- De Raad van State heeft de gemeente Den Haag toegestaan om kamervergunningen voor middeldure en duurdere woningen te weigeren.
- Het kamerverhuurbeleid, dat sinds 2019 meerdere keren is gewijzigd, geldt nu voor alle woningen in Den Haag.
- In een specifiek geval moet de gemeente mogelijk alsnog een vergunning krijgen voor kamerverhuur, omdat de oorspronkelijke vergunning werd verleend voordat het strengere beleid van kracht werd.
De gemeente Den Haag heeft toestemming gekregen om kamervergunningen voor middeldure en duurdere woningen te weigeren, zo besliste de Raad van State deze week in hoger beroep. Daarover schrijft het AD.
Dit besluit bevestigt het strenge kamerverhuurbeleid dat de gemeente sinds enkele jaren hanteert, met als doel het behoud van schaarse woningen voor reguliere bewoning.
Eerder had een lagere Haagse bestuursrechter kritiek geuit op het beleid, omdat de gemeente niet voldoende had onderbouwd dat er een grote schaarste was aan middeldure en dure woningen.
Wel had Den Haag aangetoond dat er een tekort is aan betaalbare woningen, wat leidde tot beperkingen op het omzetten van betaalbare woningen naar kamerverhuurpanden.

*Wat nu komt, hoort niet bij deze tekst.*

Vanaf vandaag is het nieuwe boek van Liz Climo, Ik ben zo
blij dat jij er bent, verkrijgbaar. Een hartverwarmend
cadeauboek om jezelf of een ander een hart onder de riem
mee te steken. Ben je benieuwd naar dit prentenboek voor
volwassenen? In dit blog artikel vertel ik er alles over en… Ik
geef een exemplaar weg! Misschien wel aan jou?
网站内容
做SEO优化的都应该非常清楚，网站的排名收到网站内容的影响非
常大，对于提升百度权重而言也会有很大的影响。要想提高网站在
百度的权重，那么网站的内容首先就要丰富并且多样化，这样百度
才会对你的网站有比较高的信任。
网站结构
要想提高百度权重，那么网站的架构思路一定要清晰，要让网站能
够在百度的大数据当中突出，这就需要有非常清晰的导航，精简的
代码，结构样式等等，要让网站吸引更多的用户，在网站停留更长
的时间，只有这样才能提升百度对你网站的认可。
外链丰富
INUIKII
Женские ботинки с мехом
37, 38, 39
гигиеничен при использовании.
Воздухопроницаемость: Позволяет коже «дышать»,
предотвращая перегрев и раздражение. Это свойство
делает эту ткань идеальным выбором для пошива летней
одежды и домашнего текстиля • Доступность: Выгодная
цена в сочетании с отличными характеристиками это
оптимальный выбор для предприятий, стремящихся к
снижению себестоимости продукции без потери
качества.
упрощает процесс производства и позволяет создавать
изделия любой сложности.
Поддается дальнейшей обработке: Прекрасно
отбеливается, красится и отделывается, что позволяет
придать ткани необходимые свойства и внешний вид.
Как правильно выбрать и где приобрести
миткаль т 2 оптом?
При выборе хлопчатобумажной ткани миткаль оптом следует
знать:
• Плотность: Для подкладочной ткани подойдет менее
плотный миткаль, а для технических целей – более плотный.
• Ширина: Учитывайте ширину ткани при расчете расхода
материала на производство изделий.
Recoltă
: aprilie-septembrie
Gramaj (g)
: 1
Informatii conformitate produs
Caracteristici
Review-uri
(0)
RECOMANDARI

Inmiddels geldt het strenge kamerverhuurbeleid voor alle woningen in de stad.
Gemeente moet een geweigerde vergunning opnieuw beoordelen
Een specifiek geval, waarover de krant bericht, betreft verhuurder Jeroen Lentze, die aanvankelijk een vergunning kreeg voor het omzetten van een pand aan de Juliana van Stolberglaan in elf kamers, maar deze vergunning later ingetrokken zag door de gemeente.
De Raad van State oordeelde dat de gemeente opnieuw moet beoordelen of Lentze niet alsnog een vergunning moet krijgen, aangezien zijn oorspronkelijke vergunning werd verleend vóór het strengere beleid van kracht werd.